[Raw data — start]

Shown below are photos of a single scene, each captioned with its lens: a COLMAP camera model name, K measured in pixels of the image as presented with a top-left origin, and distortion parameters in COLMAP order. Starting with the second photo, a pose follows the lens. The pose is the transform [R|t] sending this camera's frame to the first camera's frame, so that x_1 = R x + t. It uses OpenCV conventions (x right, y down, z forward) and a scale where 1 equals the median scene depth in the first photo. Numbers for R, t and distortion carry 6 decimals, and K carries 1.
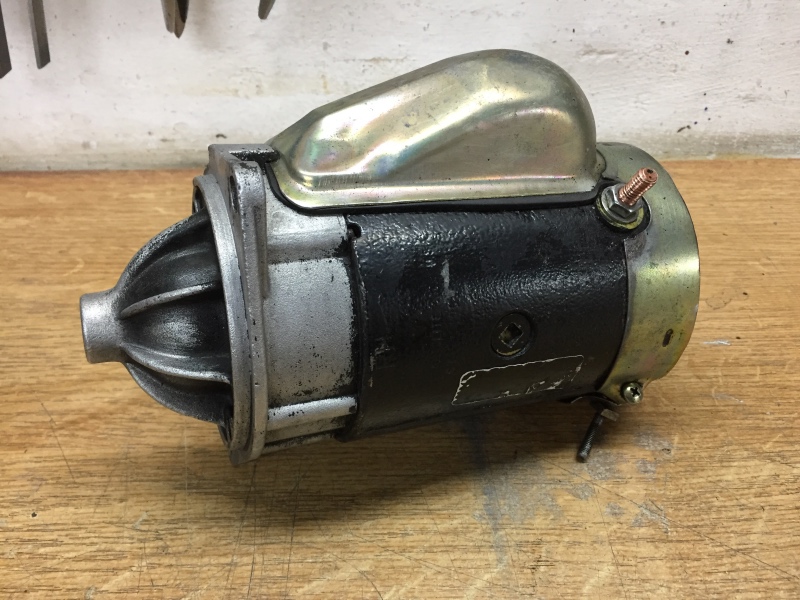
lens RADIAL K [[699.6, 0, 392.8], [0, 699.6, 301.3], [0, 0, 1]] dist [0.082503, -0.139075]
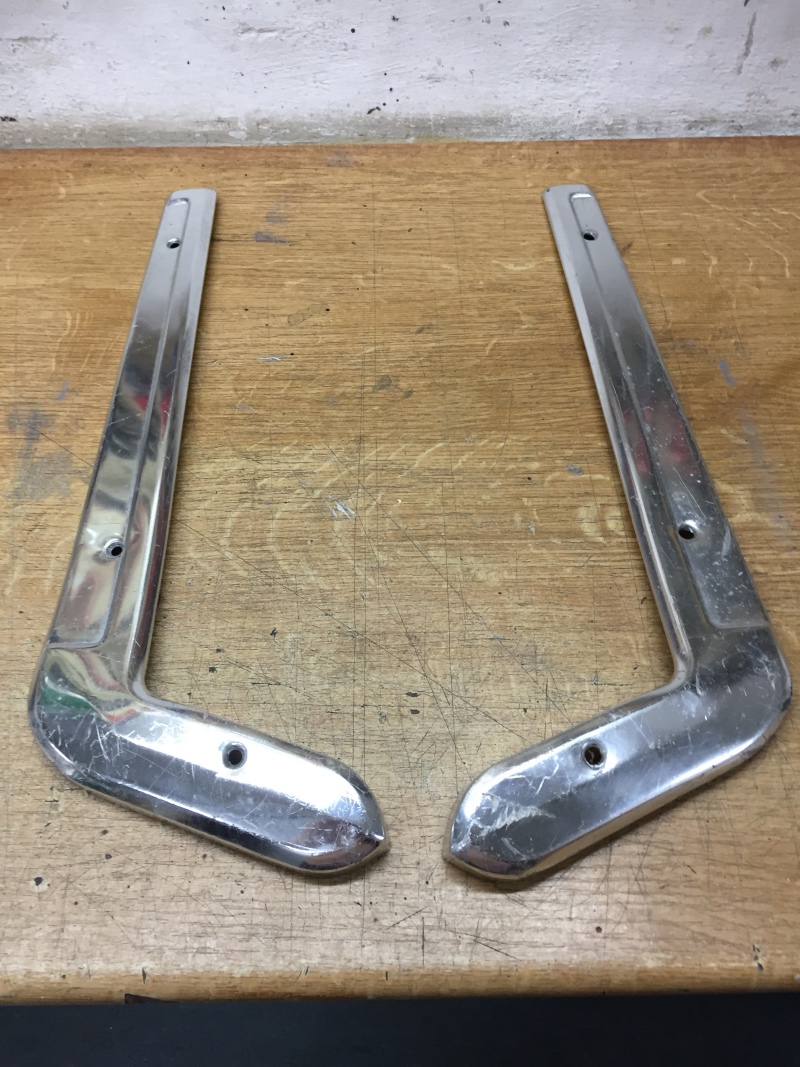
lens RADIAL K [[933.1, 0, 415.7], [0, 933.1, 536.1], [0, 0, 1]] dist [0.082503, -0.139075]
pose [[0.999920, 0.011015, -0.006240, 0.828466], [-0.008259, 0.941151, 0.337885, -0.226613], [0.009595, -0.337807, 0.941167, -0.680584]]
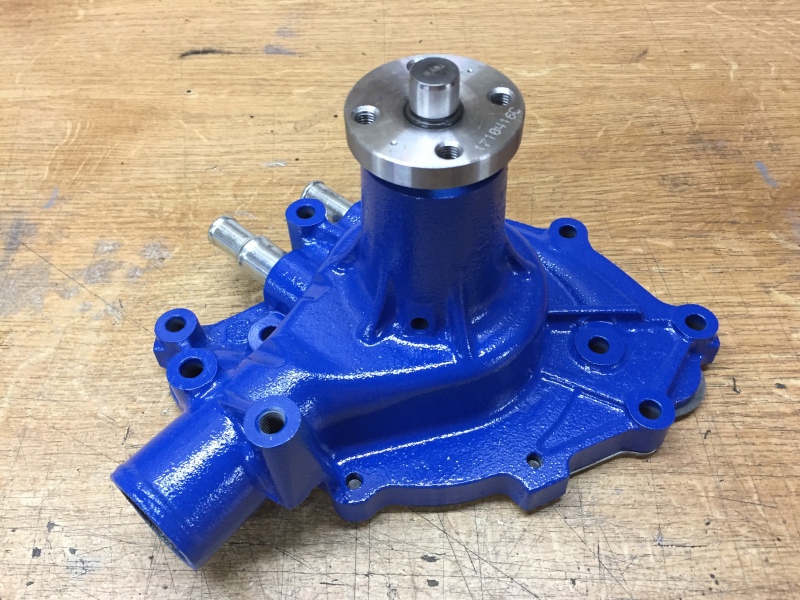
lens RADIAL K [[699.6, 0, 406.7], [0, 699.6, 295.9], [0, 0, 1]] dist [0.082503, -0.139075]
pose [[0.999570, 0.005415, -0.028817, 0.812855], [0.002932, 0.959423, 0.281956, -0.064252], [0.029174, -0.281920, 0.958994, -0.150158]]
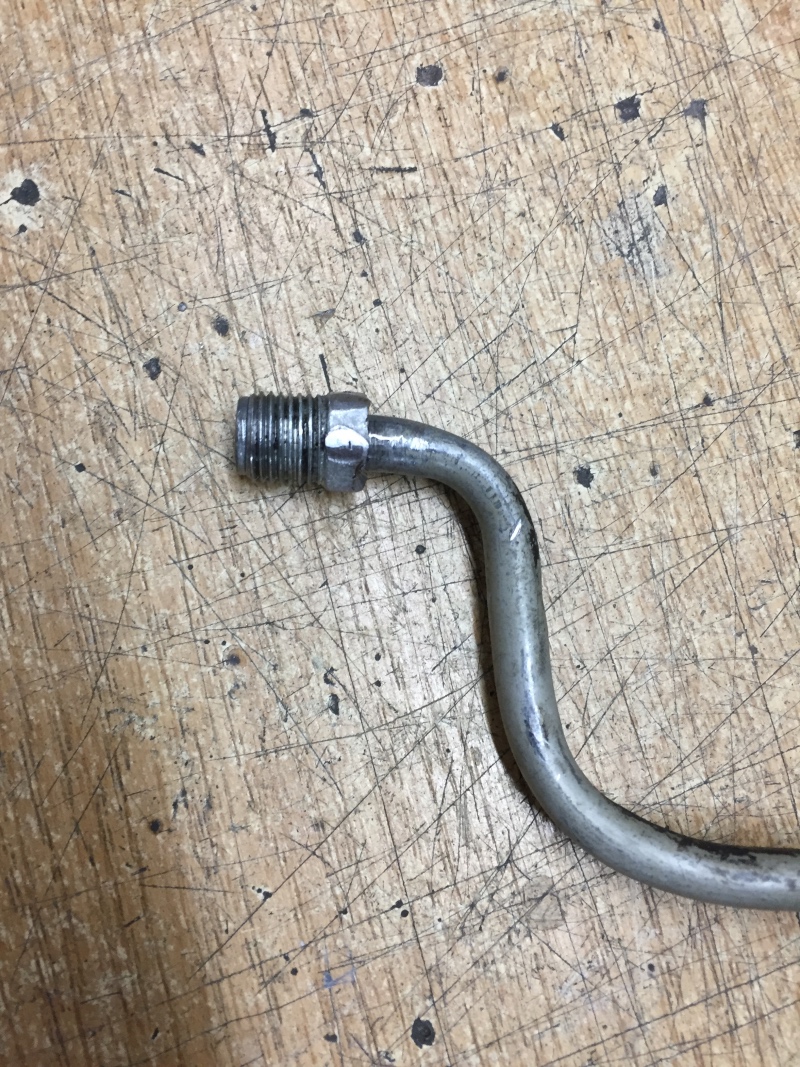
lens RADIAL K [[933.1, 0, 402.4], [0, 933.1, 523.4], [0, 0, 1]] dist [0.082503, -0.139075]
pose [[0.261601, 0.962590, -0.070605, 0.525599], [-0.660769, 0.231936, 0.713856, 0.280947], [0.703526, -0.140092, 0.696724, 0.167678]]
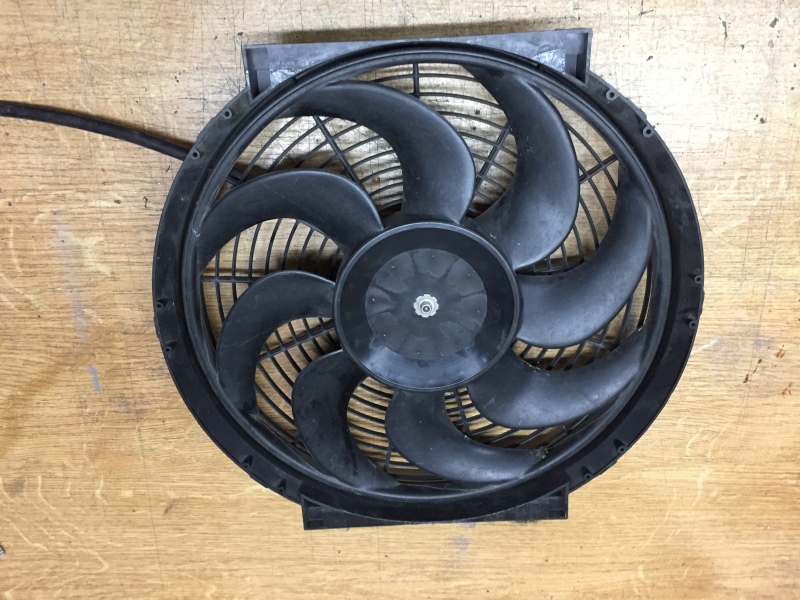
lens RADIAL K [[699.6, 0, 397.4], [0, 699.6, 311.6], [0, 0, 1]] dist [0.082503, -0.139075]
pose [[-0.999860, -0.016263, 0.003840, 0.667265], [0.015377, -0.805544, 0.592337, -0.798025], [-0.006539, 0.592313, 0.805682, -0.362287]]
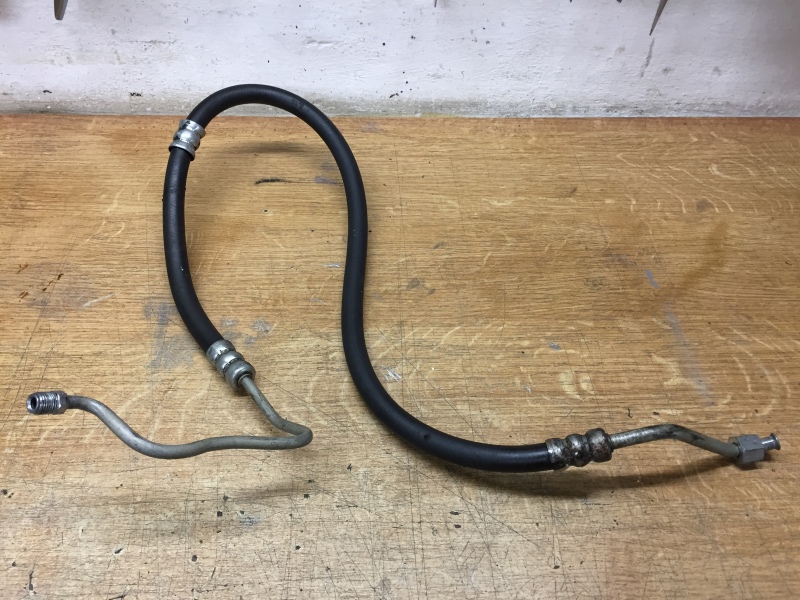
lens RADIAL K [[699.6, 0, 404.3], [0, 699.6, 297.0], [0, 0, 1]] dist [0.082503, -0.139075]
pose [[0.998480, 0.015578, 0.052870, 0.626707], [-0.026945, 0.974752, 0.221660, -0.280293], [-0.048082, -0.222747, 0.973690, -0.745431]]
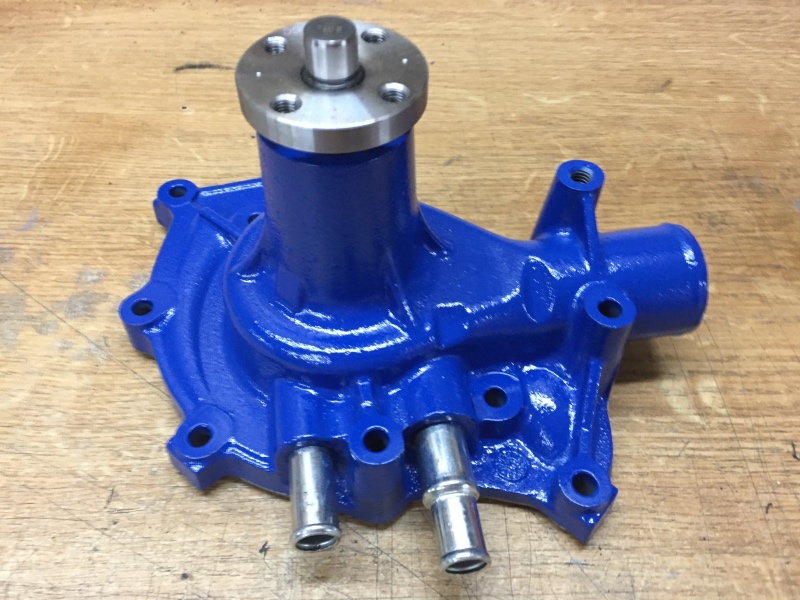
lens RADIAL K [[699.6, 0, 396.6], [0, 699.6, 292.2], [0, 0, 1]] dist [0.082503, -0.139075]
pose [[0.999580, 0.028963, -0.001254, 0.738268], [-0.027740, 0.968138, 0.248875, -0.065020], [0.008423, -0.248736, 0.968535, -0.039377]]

[Raw data — finish]

The task: Copy out all the lines above word for word, and leave the pictures out of what you write.

Exercise output:
Shown below are photos of a single scene, each captioned with its lens: a COLMAP camera model name, K measured in pixels of the image as presented with a top-left origin, and distortion parameters in COLMAP order. Starting with the second photo, a pose follows the lens. The pose is the transform [R|t] sending this camera's frame to the first camera's frame, so that x_1 = R x + t. It uses OpenCV conventions (x right, y down, z forward) and a scale where 1 equals the median scene depth in the first photo. Numbers for R, t and distortion carry 6 decimals, and K carries 1.
lens RADIAL K [[699.6, 0, 392.8], [0, 699.6, 301.3], [0, 0, 1]] dist [0.082503, -0.139075]
lens RADIAL K [[933.1, 0, 415.7], [0, 933.1, 536.1], [0, 0, 1]] dist [0.082503, -0.139075]
pose [[0.999920, 0.011015, -0.006240, 0.828466], [-0.008259, 0.941151, 0.337885, -0.226613], [0.009595, -0.337807, 0.941167, -0.680584]]
lens RADIAL K [[699.6, 0, 406.7], [0, 699.6, 295.9], [0, 0, 1]] dist [0.082503, -0.139075]
pose [[0.999570, 0.005415, -0.028817, 0.812855], [0.002932, 0.959423, 0.281956, -0.064252], [0.029174, -0.281920, 0.958994, -0.150158]]
lens RADIAL K [[933.1, 0, 402.4], [0, 933.1, 523.4], [0, 0, 1]] dist [0.082503, -0.139075]
pose [[0.261601, 0.962590, -0.070605, 0.525599], [-0.660769, 0.231936, 0.713856, 0.280947], [0.703526, -0.140092, 0.696724, 0.167678]]
lens RADIAL K [[699.6, 0, 397.4], [0, 699.6, 311.6], [0, 0, 1]] dist [0.082503, -0.139075]
pose [[-0.999860, -0.016263, 0.003840, 0.667265], [0.015377, -0.805544, 0.592337, -0.798025], [-0.006539, 0.592313, 0.805682, -0.362287]]
lens RADIAL K [[699.6, 0, 404.3], [0, 699.6, 297.0], [0, 0, 1]] dist [0.082503, -0.139075]
pose [[0.998480, 0.015578, 0.052870, 0.626707], [-0.026945, 0.974752, 0.221660, -0.280293], [-0.048082, -0.222747, 0.973690, -0.745431]]
lens RADIAL K [[699.6, 0, 396.6], [0, 699.6, 292.2], [0, 0, 1]] dist [0.082503, -0.139075]
pose [[0.999580, 0.028963, -0.001254, 0.738268], [-0.027740, 0.968138, 0.248875, -0.065020], [0.008423, -0.248736, 0.968535, -0.039377]]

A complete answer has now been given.